Juliette Caruso O’Dell, the author of the beautifully produced STUDENT IMPRESSIONS OF THE MIDDLE PASSAGE: 2010-2020, is a middle school teacher in Indiana, who considers the Atlantic slave trade “a degrading topic that hovers over my class study all year”. It is hard to argue with that, nor with O’Dell’s contention that finding the right approach to such a harrowing and morally reprehensible episode in history is exceptionally difficult. O’Dell is, as she points out, not a historian, but as a teacher, she is concerned with telling the truth. But how should one reckon with a truth that is not only so hideous one would rather not contemplate it, but is also central to the American narrative?

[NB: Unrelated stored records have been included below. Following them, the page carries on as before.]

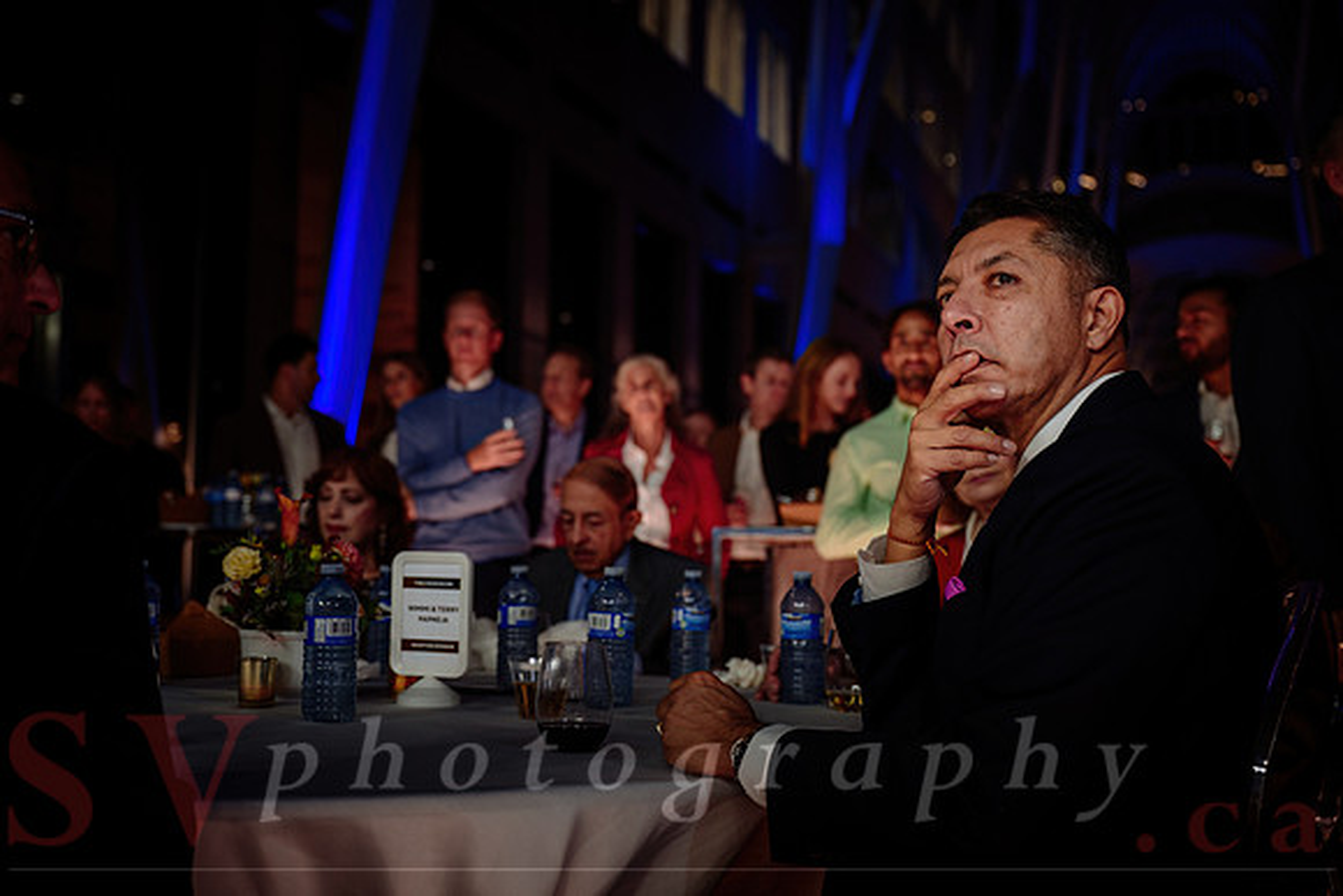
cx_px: 672
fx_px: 1530
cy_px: 448
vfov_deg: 32.6
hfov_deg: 47.4
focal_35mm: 41
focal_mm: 41
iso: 500
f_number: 3.2
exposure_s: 1/160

This slim volume contains an introduction, three lesson plans, and finally, the drawings themselves: a series of sketches created in charcoal by a dozen or so of O’Dell’s middle school students. An important reference for O’Dell’s teaching is the art of Caldecott Medal Honor winner Tom Feelings, whose The Middle Passage: White Ships/Black Cargo retains its enormous rhetorical and moral power more than a quarter century after its appearance. The sketches created by O’Dell’s students take as their subject matter the point at which Africans at work in their native communities; the moment of their capture, often by men appointed for that purpose, and sold to slavers; the hellish ocean voyage to which they were subjected; and an expression of hope for America’s future. The book is impeccable in its presentation, with one small quibble: the pages on which the sketches are depicted are not paginated, making it more difficult for the reader to match each one to the summaries listed on page 2.

While it is hard to make generalizations about such works, created as they are by a group of individuals with differing approaches to drawing, the rawness of the depictions is striking, and alerts educators and laypersons alike to the educational possibilities that art affords us when confronting the ugliness of historical episodes. The book’s brevity – it is under 60 pages in length – makes it no less impactful. It represents the honest responses of young students to, as O’Dell puts it, “a dark stain on America’s culture”.

Author and middle school teacher Juliette Caruso O’Dell’s STUDENT IMPRESSIONS OF THE MIDDLE PASSAGE: 2010-2020 offers an intriguing and thought-provoking insight into one of the ways in which teenagers can be taught about the horrors of the Atlantic slave trade.